Больше никогда в жизни она не приезжала в Комарово.

* * *

Пару лет назад, когда Алене исполнилось тридцать пять лет, собралась у них большая компания. Еще намедни, когда они с Аленой и Абрашей обсуждали меню и вообще все детали наступающего торжества, Настя почувствовала, что свершится нечто необычное в ее жизни. Хорошее или плохое, было неясно, но, что случится, – точно.

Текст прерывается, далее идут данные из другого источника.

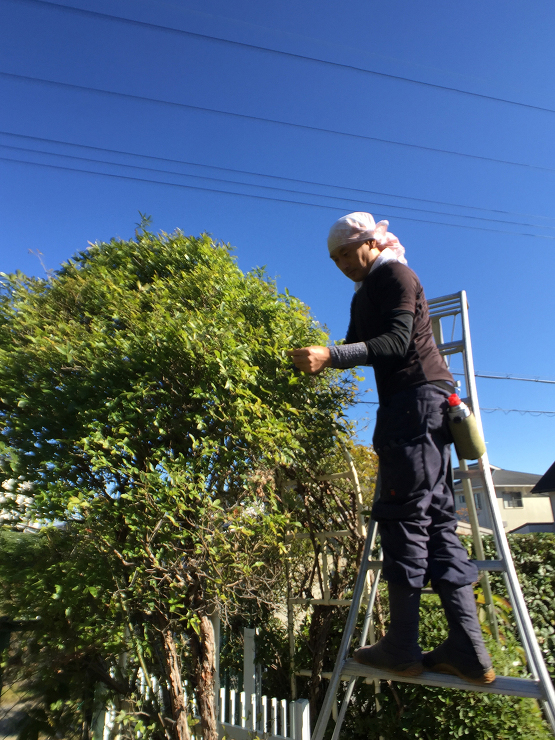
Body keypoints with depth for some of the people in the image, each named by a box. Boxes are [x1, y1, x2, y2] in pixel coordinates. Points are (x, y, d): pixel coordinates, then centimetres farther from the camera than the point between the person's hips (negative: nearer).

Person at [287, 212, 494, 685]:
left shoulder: (396, 276, -2)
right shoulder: (364, 295, 25)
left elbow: (397, 341, -15)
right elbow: (359, 348, 18)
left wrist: (331, 355, -23)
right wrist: (319, 360, 1)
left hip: (421, 396, -9)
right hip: (402, 405, 10)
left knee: (405, 513, -9)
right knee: (433, 518, 5)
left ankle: (402, 648, 1)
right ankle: (468, 649, 11)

Много гостей не ждали – человек 7–8, но, на всякий случай, Абраша закупил шесть поллитровок водки, четыре бутылки вина, пиво и принес давно припасенную «Рябину на коньяке» для Клары Нефедовой и Насти – они любили сладенькое. Алена наготовила человек на десять, стульев у оставшихся в поселке соседей натаскали полную прихожую. И не ошиблись. Во-первых, Зинаида Федоровна неожиданно для всех и для себя самой помирилась со своим мужем, который, как оказалось, «завязал» и три дня ходил «сухой». Посему семья Никитиных явилась в полном составе. Зина зорко наблюдала за своим благоверным – не сорвется ли. Благоверный же излучал исключительно положительные флюиды, на стол, уставленный бутылками «Московской», «Столичной», «777» и «Жигулевского», демонстративно не смотрел. Он прохаживался вдоль стола, потирал руки, оправлял топорщившийся пиджак, и пытался завести разговоры с остальными еще трезвыми и поэтому скучными и неразговорчивыми соседями. Во-вторых, Николай привел своего дружбана. Николай жил в домике напротив избы Фрола – кооперативного начальника, сторожа и дворника, который через год угорел в парилке, напившись перед этим самогона, присланного из Белоруссии. Самогон был хорош, его многие в поселке отведали, но угорел только Фрол, так как выпил слишком много. Да и запивал, наверное, пивом. Но это будет еще не скоро, а пока что Фрол задерживался. Он пришел позже, поздравил Алену, расцеловал прямо в губы – это при всех-то, при Абраше, и выпил одним махом стакан «Столичной». Так вот, этот Николай привел своего друга – высоченного и здоровенного парня, неловкого на вид и поэтому с виноватой, но хорошей улыбкой. Настя, как увидела, так и обомлела, поняв: это – то самое.

В тот вечер пили хорошо – хотя, кто мне скажет, когда это на Руси пили плохо?